**TASK DIRECTIONS**
Within the records below, how many lines hold the word "Right"? Only the number should be returned.
BEGIN MATERIALS PROVIDED
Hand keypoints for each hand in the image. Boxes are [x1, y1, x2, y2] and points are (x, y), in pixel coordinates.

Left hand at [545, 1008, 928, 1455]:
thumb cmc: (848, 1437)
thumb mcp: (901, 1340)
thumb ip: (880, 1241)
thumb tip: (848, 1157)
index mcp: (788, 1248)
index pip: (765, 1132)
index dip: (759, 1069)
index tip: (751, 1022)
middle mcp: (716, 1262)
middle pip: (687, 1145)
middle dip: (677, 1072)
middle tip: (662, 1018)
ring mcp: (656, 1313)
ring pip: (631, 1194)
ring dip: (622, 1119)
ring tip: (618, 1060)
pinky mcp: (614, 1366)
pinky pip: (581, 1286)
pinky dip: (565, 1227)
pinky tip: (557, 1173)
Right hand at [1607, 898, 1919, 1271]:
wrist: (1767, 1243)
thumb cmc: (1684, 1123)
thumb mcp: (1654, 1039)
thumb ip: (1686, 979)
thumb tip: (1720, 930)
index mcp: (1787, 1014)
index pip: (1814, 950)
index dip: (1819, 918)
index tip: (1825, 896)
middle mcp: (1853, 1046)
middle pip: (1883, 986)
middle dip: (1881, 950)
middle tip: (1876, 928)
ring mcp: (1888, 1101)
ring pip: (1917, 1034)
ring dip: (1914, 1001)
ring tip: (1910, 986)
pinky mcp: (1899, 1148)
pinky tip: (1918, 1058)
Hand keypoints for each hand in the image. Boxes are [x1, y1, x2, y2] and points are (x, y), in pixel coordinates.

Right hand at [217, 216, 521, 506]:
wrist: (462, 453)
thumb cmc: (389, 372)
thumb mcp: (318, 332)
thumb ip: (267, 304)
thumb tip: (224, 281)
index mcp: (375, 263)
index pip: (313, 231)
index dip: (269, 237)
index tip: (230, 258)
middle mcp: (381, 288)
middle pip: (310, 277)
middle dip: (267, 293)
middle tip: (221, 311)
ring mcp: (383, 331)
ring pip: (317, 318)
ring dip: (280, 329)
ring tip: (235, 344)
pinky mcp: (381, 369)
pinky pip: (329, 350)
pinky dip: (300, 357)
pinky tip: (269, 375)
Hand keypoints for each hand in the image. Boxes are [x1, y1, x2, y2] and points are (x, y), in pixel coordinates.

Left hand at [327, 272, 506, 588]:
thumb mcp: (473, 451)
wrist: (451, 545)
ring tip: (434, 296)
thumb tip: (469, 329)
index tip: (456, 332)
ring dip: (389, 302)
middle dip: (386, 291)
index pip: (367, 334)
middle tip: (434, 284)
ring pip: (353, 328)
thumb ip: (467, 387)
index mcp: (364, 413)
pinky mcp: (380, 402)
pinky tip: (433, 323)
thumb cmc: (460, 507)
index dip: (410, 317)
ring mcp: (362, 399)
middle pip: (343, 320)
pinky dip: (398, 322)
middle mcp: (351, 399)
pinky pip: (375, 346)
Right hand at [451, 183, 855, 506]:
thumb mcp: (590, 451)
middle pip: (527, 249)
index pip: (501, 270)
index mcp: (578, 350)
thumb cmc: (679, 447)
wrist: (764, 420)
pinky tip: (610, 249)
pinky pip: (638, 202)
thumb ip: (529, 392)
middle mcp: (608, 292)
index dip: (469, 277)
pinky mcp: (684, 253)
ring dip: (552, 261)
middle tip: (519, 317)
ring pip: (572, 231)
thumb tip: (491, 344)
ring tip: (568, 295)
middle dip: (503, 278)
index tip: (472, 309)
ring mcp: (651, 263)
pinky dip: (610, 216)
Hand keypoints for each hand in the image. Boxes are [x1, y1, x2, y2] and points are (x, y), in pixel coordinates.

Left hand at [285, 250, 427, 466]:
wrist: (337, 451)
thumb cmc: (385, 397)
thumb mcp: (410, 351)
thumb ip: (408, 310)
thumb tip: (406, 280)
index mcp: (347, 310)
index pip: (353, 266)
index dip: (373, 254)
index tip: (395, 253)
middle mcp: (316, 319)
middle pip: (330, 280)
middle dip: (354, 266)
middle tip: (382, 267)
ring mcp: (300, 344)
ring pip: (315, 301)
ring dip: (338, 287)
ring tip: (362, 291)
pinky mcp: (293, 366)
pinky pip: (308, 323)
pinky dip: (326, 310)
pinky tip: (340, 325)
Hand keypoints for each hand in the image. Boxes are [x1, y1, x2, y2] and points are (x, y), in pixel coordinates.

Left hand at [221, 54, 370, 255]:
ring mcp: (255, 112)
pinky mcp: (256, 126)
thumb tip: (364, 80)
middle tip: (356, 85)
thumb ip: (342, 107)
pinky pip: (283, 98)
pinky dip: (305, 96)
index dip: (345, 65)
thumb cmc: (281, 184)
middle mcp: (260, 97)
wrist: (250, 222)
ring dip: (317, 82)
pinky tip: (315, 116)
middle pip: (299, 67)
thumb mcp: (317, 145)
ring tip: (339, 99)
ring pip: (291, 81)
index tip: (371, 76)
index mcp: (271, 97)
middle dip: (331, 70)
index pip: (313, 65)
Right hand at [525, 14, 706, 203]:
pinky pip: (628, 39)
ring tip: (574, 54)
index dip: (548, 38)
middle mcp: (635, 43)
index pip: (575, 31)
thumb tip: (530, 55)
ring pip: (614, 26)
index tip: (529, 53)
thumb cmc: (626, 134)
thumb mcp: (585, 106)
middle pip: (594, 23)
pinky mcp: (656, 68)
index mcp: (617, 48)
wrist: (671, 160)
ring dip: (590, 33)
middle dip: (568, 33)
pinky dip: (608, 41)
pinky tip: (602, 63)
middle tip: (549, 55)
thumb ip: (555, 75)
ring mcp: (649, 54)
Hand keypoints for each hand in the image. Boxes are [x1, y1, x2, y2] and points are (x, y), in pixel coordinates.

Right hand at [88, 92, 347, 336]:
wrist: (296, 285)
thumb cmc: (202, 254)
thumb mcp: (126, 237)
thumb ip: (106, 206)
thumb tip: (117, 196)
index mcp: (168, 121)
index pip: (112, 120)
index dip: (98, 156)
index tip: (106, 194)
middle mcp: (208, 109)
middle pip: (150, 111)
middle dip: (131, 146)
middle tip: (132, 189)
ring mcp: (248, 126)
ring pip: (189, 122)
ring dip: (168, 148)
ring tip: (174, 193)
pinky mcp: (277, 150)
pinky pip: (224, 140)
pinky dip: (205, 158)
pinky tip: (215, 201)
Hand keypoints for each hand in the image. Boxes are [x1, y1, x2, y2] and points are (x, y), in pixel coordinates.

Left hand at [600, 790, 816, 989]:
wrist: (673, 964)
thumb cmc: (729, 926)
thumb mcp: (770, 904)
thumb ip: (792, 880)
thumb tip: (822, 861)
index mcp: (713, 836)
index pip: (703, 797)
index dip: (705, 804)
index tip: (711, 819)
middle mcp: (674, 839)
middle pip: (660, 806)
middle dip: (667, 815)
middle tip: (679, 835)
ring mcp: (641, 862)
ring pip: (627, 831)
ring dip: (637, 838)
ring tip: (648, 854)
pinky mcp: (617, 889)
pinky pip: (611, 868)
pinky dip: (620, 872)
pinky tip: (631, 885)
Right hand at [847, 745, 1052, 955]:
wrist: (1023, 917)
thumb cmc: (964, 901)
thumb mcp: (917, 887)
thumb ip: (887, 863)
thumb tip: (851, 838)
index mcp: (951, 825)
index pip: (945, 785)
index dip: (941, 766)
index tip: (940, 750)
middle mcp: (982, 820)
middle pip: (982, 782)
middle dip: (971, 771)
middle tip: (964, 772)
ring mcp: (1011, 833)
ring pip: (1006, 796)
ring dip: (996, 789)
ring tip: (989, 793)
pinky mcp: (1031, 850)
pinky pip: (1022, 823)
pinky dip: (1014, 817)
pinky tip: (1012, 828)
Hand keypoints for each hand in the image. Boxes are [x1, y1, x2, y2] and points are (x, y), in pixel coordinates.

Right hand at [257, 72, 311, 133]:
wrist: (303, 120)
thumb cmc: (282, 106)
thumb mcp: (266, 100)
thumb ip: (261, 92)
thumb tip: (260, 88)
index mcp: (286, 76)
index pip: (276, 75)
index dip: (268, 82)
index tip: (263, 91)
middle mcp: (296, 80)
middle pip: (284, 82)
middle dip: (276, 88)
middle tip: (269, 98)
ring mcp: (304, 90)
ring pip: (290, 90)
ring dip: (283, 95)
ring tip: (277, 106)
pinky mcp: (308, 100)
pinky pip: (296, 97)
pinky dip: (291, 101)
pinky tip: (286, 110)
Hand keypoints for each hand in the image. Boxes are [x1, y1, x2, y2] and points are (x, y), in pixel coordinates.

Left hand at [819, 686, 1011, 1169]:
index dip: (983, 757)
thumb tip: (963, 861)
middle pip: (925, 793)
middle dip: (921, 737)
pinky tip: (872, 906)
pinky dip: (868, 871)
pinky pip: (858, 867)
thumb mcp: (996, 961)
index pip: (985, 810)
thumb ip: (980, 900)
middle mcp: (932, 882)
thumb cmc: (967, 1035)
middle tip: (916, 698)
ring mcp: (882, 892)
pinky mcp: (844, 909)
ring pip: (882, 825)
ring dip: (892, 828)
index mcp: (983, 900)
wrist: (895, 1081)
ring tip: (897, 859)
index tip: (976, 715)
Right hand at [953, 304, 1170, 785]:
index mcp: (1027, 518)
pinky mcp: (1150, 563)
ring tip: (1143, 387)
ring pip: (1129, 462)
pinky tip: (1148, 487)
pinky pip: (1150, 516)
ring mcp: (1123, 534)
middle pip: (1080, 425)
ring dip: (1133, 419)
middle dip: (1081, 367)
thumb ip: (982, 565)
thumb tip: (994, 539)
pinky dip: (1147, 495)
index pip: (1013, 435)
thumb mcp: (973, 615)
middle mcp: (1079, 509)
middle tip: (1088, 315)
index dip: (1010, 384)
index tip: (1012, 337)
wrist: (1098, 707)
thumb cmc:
END MATERIALS PROVIDED
**ANSWER TO THE EXERCISE**
8